ADOS AF Statement on Supreme Court’s Race Conscious Admissions Decision

ADOS Advocacy Foundation
2 min readJul 3, 2023

While the Supreme Court’s decision to end race conscious admissions policies in higher education contains certain attitudes and beliefs about the apparent needlessness of providing greater opportunity to groups who have suffered discrimination — a view wholly antithetical to our own — the American Descendants of Slavery (ADOS) Advocacy Foundation is encouraged by the Justices’ discussion of the differences in experience that make up the Black category, and how affirmative action policies have failed to make relevant distinctions between them.

As Justice Thomas writes in his opinion, “All racial groups are heterogeneous, and blacks are no exception — encompassing northerners and southerners, rich and poor, and recent immigrants and descendants of slaves.” Indeed it was that latter group, the descendants of slaves, for whom affirmative action policy was originally developed; to proffer assistance owing to what Lyndon Johnson referred to as the “heritage” of “centuries of oppression and persecution” that our group has suffered on American soil and which still today so profoundly constrains our access to the country’s myriad opportunities.

And so it is regrettable that the set of policies aimed at meliorating that distinct disadvantage have instead become applicable to any minority member, regardless of his or her connection to that baleful institution. As Justice Gorsuch writes, “‘Black or African American’ covers everyone from a descendant of enslaved persons who grew up poor in the rural South, to a first-generation child of wealthy Nigerian immigrants, to a Black-identifying applicant with multiracial ancestry whose family lives in a typical American suburb.” It is the relative disadvantage, conditioned by the lineage of the descendant of enslaved persons, that affirmative action is meant to help overcome. The effect of race-conscious policy today in a rapidly diversifying America, however, undermines that intent and denies us our particular identity and experience.

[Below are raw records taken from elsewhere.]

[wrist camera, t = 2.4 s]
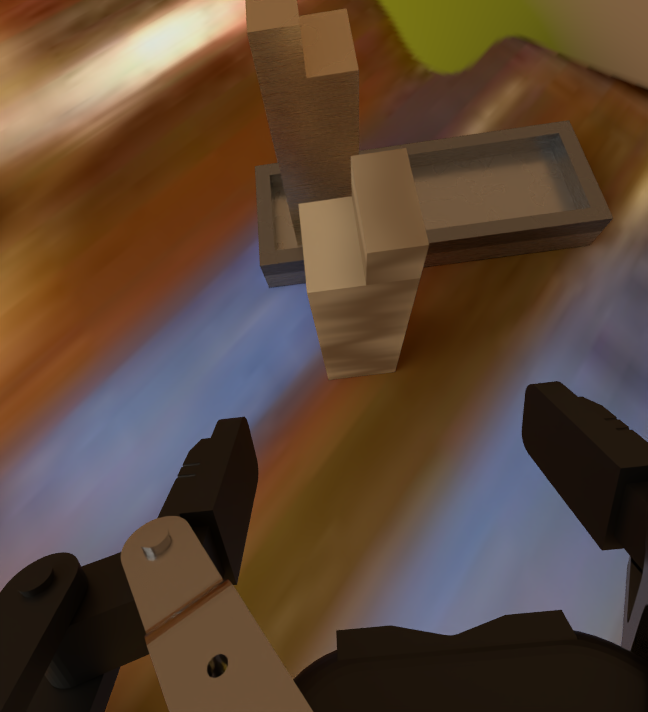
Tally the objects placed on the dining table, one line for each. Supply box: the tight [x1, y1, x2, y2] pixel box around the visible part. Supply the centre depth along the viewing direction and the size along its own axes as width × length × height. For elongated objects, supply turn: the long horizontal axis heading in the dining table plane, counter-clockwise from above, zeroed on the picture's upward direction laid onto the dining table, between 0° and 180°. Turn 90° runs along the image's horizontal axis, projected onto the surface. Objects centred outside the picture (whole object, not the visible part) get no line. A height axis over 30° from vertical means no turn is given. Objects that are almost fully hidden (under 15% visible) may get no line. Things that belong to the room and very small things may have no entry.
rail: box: [246, 0, 613, 288], centre depth 22 cm, size 22×8×14 cm, turn 96°
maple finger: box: [299, 148, 429, 380], centre depth 20 cm, size 4×4×13 cm
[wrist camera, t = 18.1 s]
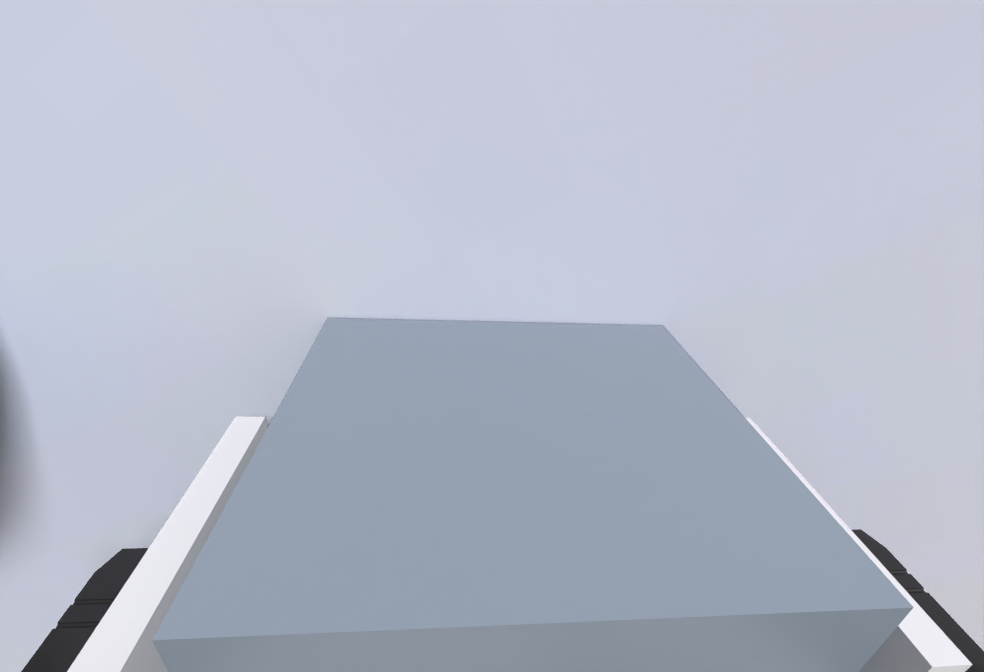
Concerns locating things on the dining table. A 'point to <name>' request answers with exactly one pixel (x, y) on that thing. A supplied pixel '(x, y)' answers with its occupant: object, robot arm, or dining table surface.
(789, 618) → the matte gray-blue box
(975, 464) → the dining table surface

When asked for comment on the decision, Yvette Carnell, president and CEO of the ADOS Advocacy Foundation said, “For too long this country has been dishonest about which groups were most oppressed, for how long, as well as about the impact that oppression has had and continues to have on the descendants of chattel slavery.” She continued, “We see this decision by the Supreme Court as an opportunity to prosecute the case for specificity when it comes to who will benefit from policies that seek to offer measures of redress for slavery and its vestiges, both with particular respect to college admissions, as well as more broadly.”

Moving forward, the ADOS Advocacy Foundation remains ready to collaborate with policymakers, educational institutions, and employers to ensure that these policies are implemented with due consideration and that they fulfill the aim of helping break down the unique barriers created by the historic injustices of slavery and its legacy.